War der Stamm mit dem Pferdefuhrwerk auf den Hof des Mollenhauers transportiert, ging der Handwerker gleich ans Werk. Denn frisches Holz ließ sich leichter bearbeiten. Der Stamm wurde in Stücke zu etwa 2 m Länge geschnitten und anschließend mit Keilen aus Buchenholz in zwei Hälften gespalten.

Holzabfälle gab es nicht
Anschließend wurden die Stammhälften vorsichtig ausgehöhlt. „Eine gute Portion Erfahrung und eine geübte Hand gehörten zum Aushauen schon dazu", so Heinrich Sondermann, „schließlich sollten die Stammhälften ja nicht einfach ausgehöhlt werden. Es kam darauf an, das Holz so herauszuhauen, daß aus dem .Kernstück' eines Brennetroges noch eine Metermolle und aus dem .Abfall' der Metermolle noch eine Buttermolle entstehen konnte.
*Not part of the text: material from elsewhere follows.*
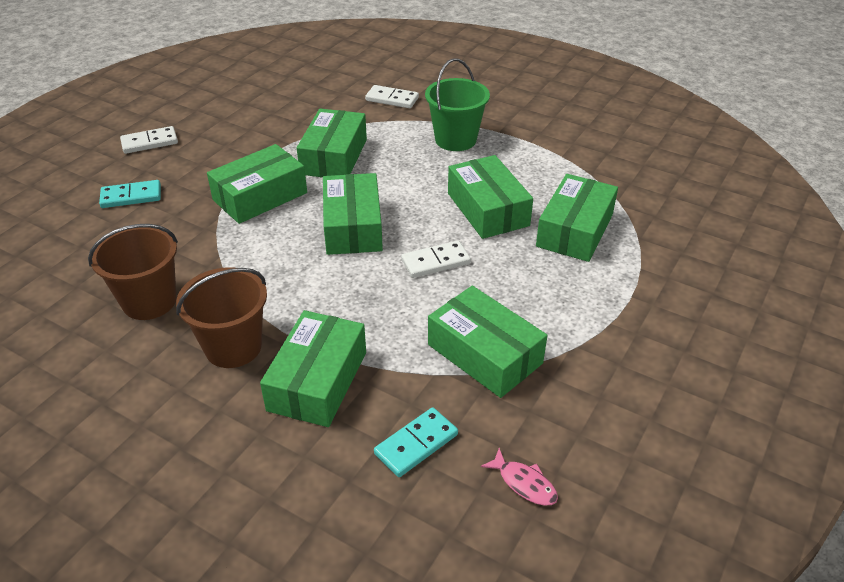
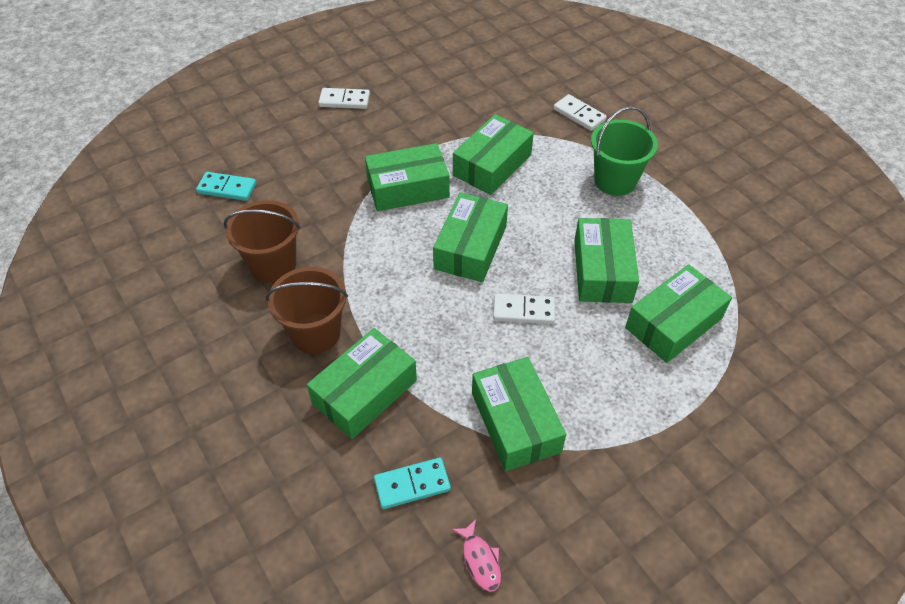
camera: 25 degrees right, 10 degrees up
(131, 196) = (305, 154): turquoise domino -> turquoise domino (227, 188)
Auch aus dem Rest stellten wir praktische Dinge her. Es durfte so wenig Holz wie möglich zu Abfall werden." War das Innere des Troges ausgehoben, schlug der Mollenhauer das überstehende Holz aus der Wandung. Anschließend wurde der Trog auf einen besonderen Arbeitsbock gelegt. Dort erhielt er innen und außen seinen letzten Schliff. Dazu verwandten die Mollenhauer Ziehmesser und „Dechsel" in unterschiedlicher Größe - Beile mit quergestellter, nach innen abgerundeter Schneide.
Wenn Innen- und Außenwandung geglättet waren, wurden die Oberkanten noch mit Bandeisen beschlagen. Das sollte ein schnelles Einreißen des Holzes verhindern. Die Mollenhauer stellten aber auch noch andere Gerätschaften für die Haus- und Stallwirtschaft her: die Holzgießen etwa, die von den Bauersleuten so genannten „Geuten". Mit diesen schmalen und langstieligen, vorne leicht ausgehöhlten Holzkellen besprengten die Bäuerinnen früher ihr Leinen, wenn sie es zum Bleichen auslegten. Die Geuten wurden bis in die 20er Jahre verwandt, ehe sie allmählich von Gießkannen verdrängt wurden. Auch Mehl- und Schrotschaufeln, Wurfschüppen und Holzfüllen, mit denen die Bauern das Schweinefutter aus dem „Schwienepott" schöpften, stellten die Mollenhauer in großer Zahl her. Auf Bestellung fertigten sie ferner die sogenannten „Schannen" — hölzerne Tragjoche, die über die Schultern gelegt wurden. An jede Seite wurde ein Eimer gehängt, und so konnte man Wasser holen oder die Milch von der Weide nach Hause tragen.

Holzfüllen jetzt „nostalgischer Hintergrund"
All diese Gerätschaften sind längst aus der Land- und Hauswirtschaft Westfalens verschwunden. Die Hausschlachtungen gingen besonders seit den 60er Jahren zurück, Brennetröge und Wurstmollen werden nicht mehr benötigt. Backtröge und Buttermollen haben ausgedient, die Eimer und Schaufeln sind durch die billigeren und auch haltbareren Metallprodukte ersetzt worden.
Die meisten Mollenhauer in Grevenhagen und anderswo in Westfalen gaben bis Ende der 50er Jahre ihr „Neben-Handwerk" auf. Heinrich Sondermann: „In den wenigen ,Fättkes', die ich noch fertigte, werden heutzutage Blumen angepflanzt, und meine Holzfüllen werden als nostalgischer Hintergrund für Trockenblumengestecke an die Wand gehängt. Keiner meiner drei Söhne hat nach altem Brauch zu Axt und Dechsel gegriffen. Sie haben die Berufe des Werkzeugmachers, Malers und Autoschlossers erlernt."